Single by Madeline Merlo featuring Dustin Lynch

from the EP One House Down (from the Girl Next Door)
- Released: August 9, 2024
- Genre: Country
- Length: 3:06
- Label: Stoney Creek;
- Songwriters: Madeline Merlo; Michael Tyler; James McNair; Lalo Guzman; Zach Crowell;
- Producer: Zach Crowell

Madeline Merlo singles chronology
| "Tim + Faith" (2023) | "Broken Heart Thing" (2024) | "Middle of the Bed" (2025) |

Dustin Lynch singles chronology
| "Chevrolet" (2023) | "Broken Heart Thing" (2024) | "Easy to Love" (2025) |

Music video
- "Broken Heart Thing" on YouTube

= Broken Heart Thing =

2024 song by Madeline Merlo featuring Dustin Lynch

"Broken Heart Thing" is a song by Canadian country music artist Madeline Merlo featuring American country artist Dustin Lynch. Merlo wrote the song with Michael Tyler, James McNair, Lalo Guzman, and Zach Crowell, the latter of whom produced it. It is the lead single off Merlo's 2024 extended play, One House Down (from the Girl Next Door).

==Background and promotion==
"Broken Heart Thing" was originally written by James McNair, Lalo Guzman, and Michael Tyler, and was intended to be a solo sung from the male perspective about the aftermath of breakup. Merlo heard the demo of the song and admired how it portrayed the adjustment of life after the end of a serious relationship as "something akin to a grieving process" and "grasped that idea really well". Merlo initially wrote a new bridge for the song, before she and her producer Zach Crowell decided to turn it into a duet told from both a female and male perspective.

When thinking about possible male duet partners, Merlo remarked that Dustin Lynch was the first name who came to mind. She had sung background vocals on Lynch's most recent album, and performed background vocals during an episode of CMT's "Campfire Sessions" that he had recorded as well.
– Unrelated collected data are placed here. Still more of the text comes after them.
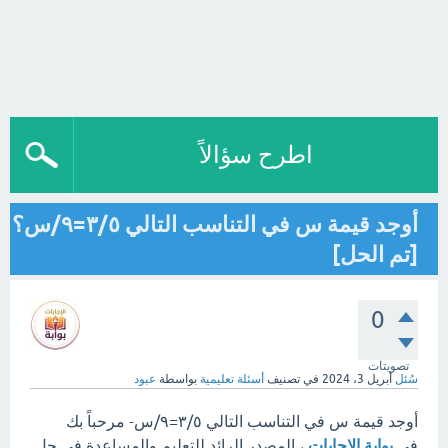
اطرح سؤالاً
أوجد قيمة س في التناسب التالي ٣/٥=٩/س؟
[تم الحل]
0
تصويتات
سُئل
أبريل 3، 2024
في تصنيف
أسئلة تعليمية
بواسطة
عبود
أوجد قيمة س في التناسب التالي ٣/٥=٩/س- مرحباً بك
في
بوابة الإجابات
، المصدر الرائد للتعليم والمساعدة في حل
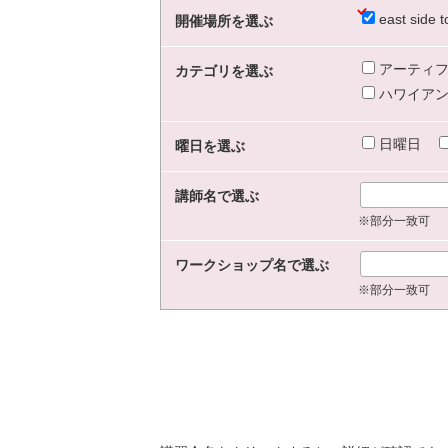
east sid
開催場所を選ぶ
アーティフ
カテゴリを選ぶ
ハワイアン
日曜日
曜日を選ぶ
講師名で選ぶ
※部分一致可
ワークショップ名で選ぶ
※部分一致可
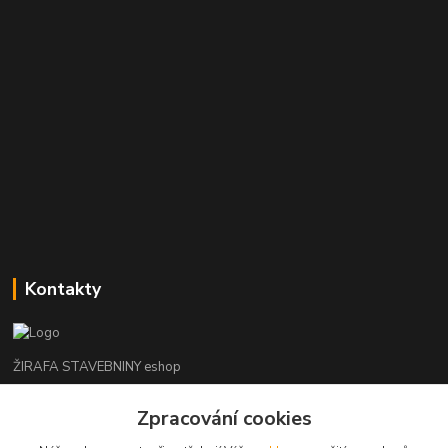
Kontakty
ŽIRAFA STAVEBNINY eshop
+420 312 685 342
Zpracování cookies
(Po-Pá, 7-16 hod. So-Ne zavřeno)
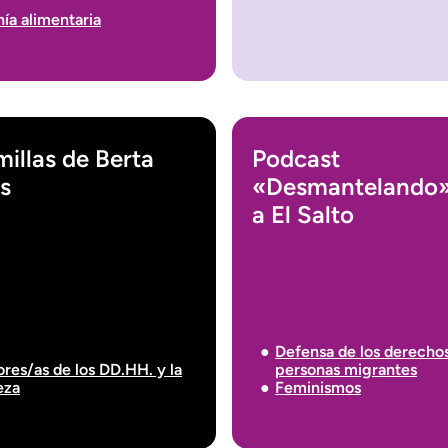
ía alimentaria
illas de Berta
Podcast
s
«Desmantelando»
a El Salto
Defensa de los derechos
res/as de los DD.HH. y la
personas migrantes
eza
Feminismos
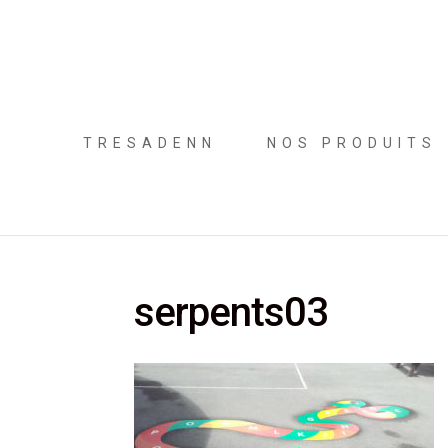
TRESADENN
NOS PRODUITS
serpents03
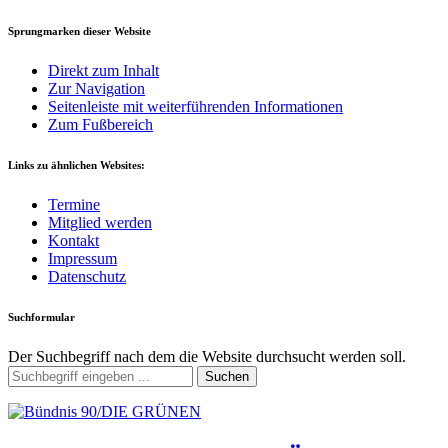
Sprungmarken dieser Website
Direkt zum Inhalt
Zur Navigation
Seitenleiste mit weiterführenden Informationen
Zum Fußbereich
Links zu ähnlichen Websites:
Termine
Mitglied werden
Kontakt
Impressum
Datenschutz
Suchformular
Der Suchbegriff nach dem die Website durchsucht werden soll.
Suchen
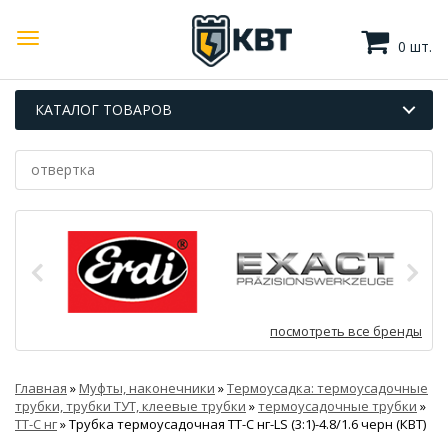
0 шт.
КАТАЛОГ ТОВАРОВ
посмотреть все бренды
Главная
»
Муфты, наконечники
»
Термоусадка: термоусадочные
трубки, трубки ТУТ, клеевые трубки
»
термоусадочные трубки
»
ТТ-С нг
»
Трубка термоусадочная ТТ-С нг-LS (3:1)-4.8/1.6 черн (КВТ)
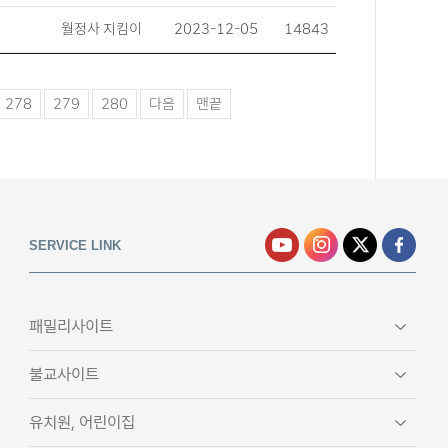
월정사 지킴이
2023-12-05
14843
278
279
280
다음
맨끝
SERVICE LINK
패밀리사이트
불교사이트
유치원, 어린이집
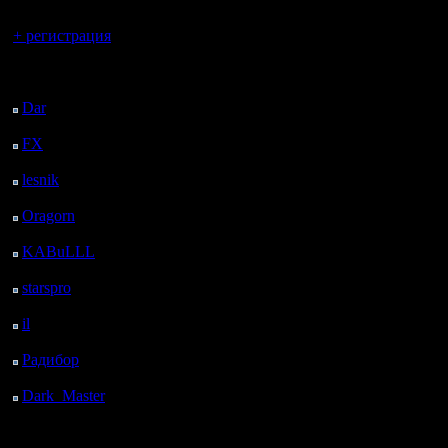
Вы гость здесь.
+ регистрация
Последний
посетитель:
Dar
: 25 Дней 7 ч. 59
м. назад
FX
: 97 Дней 15 ч. 31
м. назад
lesnik
: 130 Дней 17 ч.
48 м. назад
Oragorn
: 138 Дней 17
ч. 58 м. назад
KABuLLL
: 166 Дней
17 ч. 7 м. назад
starspro
: 191 Дней 4 ч.
41 м. назад
il
: 262 Дней 14 ч. 46
м. назад
Радибор
: 286 Дней 10
ч. 33 м. назад
Dark_Master
: 297
Дней 12 ч. 49 м. назад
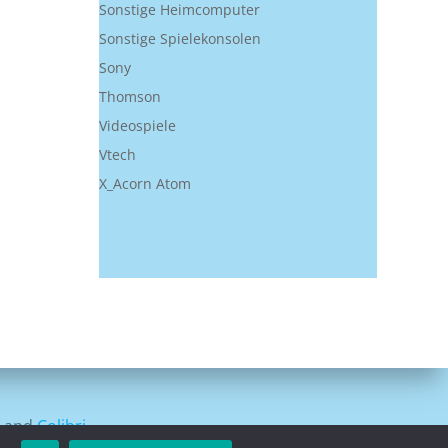
Sonstige Heimcomputer
Sonstige Spielekonsolen
Sony
Thomson
Videospiele
Vtech
X_Acorn Atom
s and
Colibri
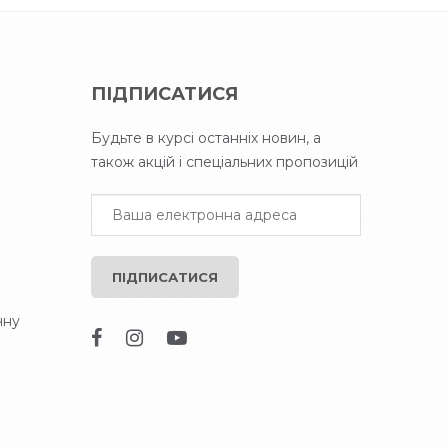
ПІДПИСАТИСЯ
Будьте в курсі останніх новин, а
також акцій і спеціальних пропозицій
ПІДПИСАТИСЯ
чну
Merlo stated that she texted the song to Lynch, asking him to feature on it, and he agreed to do so. The song was sent to Canadian country radio one week after its release. In October 2024, Merlo made her debut performance at the Grand Ole Opry and performed the song with Lynch.

==Critical reception==
Madeleine O'Connell of Country Now positively noted that Merlo and Lynch "[offered] a string of mesmerizing harmonies," stating that the two artists "[came] together to show the devastating effects that a recent heartbreak can have on both parties".

==Accolades==

| Year | Association | Category | Result | Ref |
| 2025 | Canadian Country Music Association | Musical Collaboration of the Year | Won |  |
| Songwriter(s) of the Year | Nominated |

==Music video==
The official music video for "Broken Heart Thing" was directed by Jack Owens and premiered on YouTube on August 9, 2024.

==Charts==

Chart performance for "Broken Heart Thing"
| Chart (2025) | Peak position |
|---|---|
| Canada Country (Billboard) | 9 |
| UK Country Airplay (Radiomonitor) | 34 |

==Certifications==

Certifications for "Broken Heart Thing"
| Region | Certification | Certified units/sales |
| Canada (Music Canada) | Gold | 40,000^{‡} |
^{‡} Sales+streaming figures based on certification alone.